Genoa – A pool of American scientists has succeeded for the first time in demonstrating the possibility of genetically modifying a mint, providing a significant breakthrough in the fight against the dreaded Lyme disease.
Until now, gene editing in ticks was believed to be impossible, and with good reason. In fact, tick embryos are very difficult to reach with injections, because the egg that contains them is protected by a very hard layer on the outside with high levels of pressure inside and is, moreover, covered by a waxy layer that mothers create using what is called “organ of the Gené“.

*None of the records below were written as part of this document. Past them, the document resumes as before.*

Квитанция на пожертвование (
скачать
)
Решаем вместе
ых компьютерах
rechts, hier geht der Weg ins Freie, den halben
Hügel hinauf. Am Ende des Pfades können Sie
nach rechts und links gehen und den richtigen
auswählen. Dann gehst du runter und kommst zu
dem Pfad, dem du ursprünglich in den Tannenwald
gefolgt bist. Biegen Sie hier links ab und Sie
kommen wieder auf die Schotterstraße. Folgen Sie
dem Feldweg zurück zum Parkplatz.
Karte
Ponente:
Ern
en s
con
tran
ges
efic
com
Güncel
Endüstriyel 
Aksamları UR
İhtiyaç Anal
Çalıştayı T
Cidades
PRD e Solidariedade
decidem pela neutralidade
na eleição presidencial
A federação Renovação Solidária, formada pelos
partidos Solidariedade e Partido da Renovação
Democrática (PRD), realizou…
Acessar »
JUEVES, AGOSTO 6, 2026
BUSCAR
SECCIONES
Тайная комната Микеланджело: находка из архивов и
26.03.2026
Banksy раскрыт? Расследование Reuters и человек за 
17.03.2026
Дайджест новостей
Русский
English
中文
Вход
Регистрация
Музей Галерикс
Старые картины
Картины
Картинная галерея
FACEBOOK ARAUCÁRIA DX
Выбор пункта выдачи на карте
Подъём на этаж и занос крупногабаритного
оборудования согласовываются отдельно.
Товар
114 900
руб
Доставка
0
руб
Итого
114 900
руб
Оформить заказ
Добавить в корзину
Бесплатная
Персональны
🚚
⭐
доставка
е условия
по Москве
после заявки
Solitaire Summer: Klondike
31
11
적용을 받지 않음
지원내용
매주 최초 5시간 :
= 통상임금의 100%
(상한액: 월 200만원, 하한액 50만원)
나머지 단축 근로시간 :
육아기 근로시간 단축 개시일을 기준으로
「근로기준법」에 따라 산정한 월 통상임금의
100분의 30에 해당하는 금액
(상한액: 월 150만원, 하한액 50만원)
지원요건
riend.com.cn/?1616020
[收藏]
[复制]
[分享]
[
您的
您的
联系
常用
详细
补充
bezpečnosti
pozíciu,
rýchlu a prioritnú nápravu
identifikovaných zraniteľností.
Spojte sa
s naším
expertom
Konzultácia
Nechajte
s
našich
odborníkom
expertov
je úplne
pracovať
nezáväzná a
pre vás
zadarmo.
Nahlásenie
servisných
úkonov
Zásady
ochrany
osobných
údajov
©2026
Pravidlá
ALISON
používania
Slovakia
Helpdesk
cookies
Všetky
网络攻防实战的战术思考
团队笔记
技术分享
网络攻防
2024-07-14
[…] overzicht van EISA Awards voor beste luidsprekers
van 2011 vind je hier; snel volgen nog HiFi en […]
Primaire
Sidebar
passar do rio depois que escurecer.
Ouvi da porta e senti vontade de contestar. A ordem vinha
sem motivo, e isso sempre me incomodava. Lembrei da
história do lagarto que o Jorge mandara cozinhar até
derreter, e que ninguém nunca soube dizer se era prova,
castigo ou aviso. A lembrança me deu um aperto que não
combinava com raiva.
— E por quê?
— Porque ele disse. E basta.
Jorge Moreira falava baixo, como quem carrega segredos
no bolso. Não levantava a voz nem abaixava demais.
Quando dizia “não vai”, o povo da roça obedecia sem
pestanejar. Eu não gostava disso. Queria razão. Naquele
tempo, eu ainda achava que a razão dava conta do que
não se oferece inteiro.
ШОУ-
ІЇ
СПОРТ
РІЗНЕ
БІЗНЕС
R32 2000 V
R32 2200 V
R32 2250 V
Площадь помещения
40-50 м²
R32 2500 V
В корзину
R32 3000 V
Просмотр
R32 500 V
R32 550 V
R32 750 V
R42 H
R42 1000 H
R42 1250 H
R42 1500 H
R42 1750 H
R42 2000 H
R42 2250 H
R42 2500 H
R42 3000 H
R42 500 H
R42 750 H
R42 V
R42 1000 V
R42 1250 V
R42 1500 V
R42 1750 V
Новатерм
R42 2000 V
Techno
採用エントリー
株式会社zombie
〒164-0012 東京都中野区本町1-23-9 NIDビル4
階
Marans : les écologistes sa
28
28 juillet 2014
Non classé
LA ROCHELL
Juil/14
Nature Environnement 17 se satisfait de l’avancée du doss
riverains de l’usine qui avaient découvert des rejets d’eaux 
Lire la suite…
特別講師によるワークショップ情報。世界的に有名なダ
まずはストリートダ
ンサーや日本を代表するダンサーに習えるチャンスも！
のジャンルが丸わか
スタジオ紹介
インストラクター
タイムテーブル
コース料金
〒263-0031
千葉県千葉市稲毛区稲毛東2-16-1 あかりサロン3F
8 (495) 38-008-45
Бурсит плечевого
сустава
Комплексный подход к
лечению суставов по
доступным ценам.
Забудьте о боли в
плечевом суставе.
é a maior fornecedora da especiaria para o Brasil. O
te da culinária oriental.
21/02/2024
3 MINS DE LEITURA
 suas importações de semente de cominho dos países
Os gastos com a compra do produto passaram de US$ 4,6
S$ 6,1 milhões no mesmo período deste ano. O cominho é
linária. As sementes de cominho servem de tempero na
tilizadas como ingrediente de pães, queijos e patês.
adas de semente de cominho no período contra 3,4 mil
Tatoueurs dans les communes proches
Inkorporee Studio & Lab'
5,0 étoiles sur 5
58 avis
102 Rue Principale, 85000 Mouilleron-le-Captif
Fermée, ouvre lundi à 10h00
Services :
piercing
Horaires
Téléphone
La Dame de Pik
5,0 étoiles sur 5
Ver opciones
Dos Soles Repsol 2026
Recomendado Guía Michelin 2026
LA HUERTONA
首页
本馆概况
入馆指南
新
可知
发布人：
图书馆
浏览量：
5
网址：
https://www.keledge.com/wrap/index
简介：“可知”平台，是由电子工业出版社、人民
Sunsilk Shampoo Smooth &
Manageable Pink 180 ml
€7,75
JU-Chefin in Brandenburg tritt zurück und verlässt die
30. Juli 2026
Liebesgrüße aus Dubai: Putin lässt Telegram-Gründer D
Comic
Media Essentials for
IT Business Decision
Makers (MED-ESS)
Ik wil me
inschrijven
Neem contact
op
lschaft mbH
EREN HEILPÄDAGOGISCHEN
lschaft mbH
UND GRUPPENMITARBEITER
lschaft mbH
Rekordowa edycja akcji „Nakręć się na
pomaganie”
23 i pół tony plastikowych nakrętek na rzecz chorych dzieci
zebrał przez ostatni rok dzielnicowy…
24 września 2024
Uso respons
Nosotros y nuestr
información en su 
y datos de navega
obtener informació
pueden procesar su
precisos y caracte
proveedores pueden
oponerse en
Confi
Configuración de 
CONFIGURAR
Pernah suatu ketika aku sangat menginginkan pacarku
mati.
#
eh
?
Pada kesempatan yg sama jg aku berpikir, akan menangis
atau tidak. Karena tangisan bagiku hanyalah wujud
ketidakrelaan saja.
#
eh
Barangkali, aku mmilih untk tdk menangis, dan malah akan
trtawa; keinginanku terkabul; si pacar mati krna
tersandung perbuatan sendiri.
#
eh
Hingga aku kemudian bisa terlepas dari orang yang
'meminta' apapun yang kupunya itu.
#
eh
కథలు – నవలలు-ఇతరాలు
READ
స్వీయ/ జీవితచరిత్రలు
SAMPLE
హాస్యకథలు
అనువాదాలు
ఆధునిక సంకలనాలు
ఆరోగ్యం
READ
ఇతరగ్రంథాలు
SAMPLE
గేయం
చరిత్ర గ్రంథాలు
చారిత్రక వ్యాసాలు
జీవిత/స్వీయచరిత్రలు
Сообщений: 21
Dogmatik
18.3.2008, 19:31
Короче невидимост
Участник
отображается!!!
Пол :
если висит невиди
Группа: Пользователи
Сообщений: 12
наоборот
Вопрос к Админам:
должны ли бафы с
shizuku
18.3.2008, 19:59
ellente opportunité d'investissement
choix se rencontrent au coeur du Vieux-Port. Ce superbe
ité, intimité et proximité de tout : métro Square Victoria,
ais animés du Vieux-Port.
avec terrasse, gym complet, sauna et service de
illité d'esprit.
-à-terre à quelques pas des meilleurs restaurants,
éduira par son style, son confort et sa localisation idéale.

“Despite their ability to acquire and transmit a range of debilitating pathogens, tick research has lagged behind other arthropod vectors, such as mosquitoes, due to the difficulty in analyzing the available genetic and molecular tools,” he said. Monika Gulia-Nuss, senior co-author of the study and molecular biologist from the University of Nevada, Reno. “Previously, no lab had shown that genome editing is possible in ticks,” Nuss added. “Some considered it technically too difficult to do. This is the first study to show that genetic transformation in ticks is possible with not just one, but two different methods.”
After demonstrating this protocol, scientists can now begin editing the tick’s genome in an attempt to prevent the transmission of Lyme disease, which infects about 300,000 people in the United States alone each year, along with over 20 other diseases transmitted by small arachnids. The experiments will involve altering genes in hopes of finding changes that can affect the development of pathogens and ultimately make ticks harmless to humans.
“Having genome editing tools at our disposal will allow us to unlock some of the secrets of the tick genome and will allow us to determine how these animals survive in the environment, how they interact with pathogens and how we could prevent them. ticks to spread disease to humans and livestock, “Gulia-Nuss said.
The research has been published in iScience magazine.